Koç Altuğ, Kan Derya, Karaer Kadri, Ergün Mehmet A, Karaoğuz Meral Yirmibeş, Gücüyener Kivilcim, Hinreiner Sophie, Liehr Thomas, Perçin E Ferda
Department of Medical Genetics, Faculty of Medicine, Gazi University, Ankara, Turkey.
Eur J Pediatr. 2008 Jun;167(6):655-9. doi: 10.1007/s00431-007-0568-y. Epub 2007 Aug 1.

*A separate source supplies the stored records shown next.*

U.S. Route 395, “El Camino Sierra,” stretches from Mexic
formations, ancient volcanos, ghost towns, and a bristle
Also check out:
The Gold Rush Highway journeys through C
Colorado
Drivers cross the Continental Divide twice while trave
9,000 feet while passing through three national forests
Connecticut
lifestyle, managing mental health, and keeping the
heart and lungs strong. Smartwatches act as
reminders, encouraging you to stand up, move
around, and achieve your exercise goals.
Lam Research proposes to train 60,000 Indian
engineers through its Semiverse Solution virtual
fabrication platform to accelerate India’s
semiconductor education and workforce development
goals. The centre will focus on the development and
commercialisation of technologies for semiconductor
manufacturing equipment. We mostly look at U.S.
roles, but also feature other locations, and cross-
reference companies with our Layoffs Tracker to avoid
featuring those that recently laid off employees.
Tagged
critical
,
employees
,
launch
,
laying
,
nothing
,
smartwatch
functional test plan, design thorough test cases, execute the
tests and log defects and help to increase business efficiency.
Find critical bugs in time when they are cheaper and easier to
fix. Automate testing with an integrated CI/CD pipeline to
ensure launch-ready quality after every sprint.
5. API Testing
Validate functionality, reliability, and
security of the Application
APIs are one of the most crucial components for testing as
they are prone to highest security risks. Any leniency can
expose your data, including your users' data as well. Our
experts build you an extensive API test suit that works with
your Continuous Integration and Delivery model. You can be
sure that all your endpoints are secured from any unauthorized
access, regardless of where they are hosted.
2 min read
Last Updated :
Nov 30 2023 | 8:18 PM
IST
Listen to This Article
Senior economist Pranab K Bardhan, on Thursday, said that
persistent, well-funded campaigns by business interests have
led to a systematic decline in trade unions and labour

Major neurological disorders may accompany rare chromosomal abnormalities. As an example of this rare condition, we present a case with microcephaly, mental retardation, developmental delay, hyperactivity, stereotypic movements, seizures and dysmorphic facial appearance in whom a mosaic ring chromosome 18 was found [45,XX,-18/46,XX,r(18)/46,XX,dicr(18)]. Although ring chromosome 18 phenotype has been known for a long time, this is the third reported patient with a dicentric ring chromosome 18 mosaicism. The presented case will contribute to the identification of the genotype-phenotype correlation in chromosome 18 anomalies.
严重的神经疾病可能伴有罕见的染色体异常。作为这种罕见病症的一个例子,我们报告一例患有小头畸形、智力发育迟缓、发育延迟、多动、刻板动作、癫痫发作和面部畸形的病例,该病例中发现了嵌合型环状染色体18 [45,XX,-18/46,XX,r(18)/46,XX,dicr(18)]。虽然环状染色体18的表型早已为人所知,但这是第三例报告的具有双着丝粒环状染色体18嵌合现象的患者。该病例将有助于确定18号染色体异常中的基因型-表型相关性。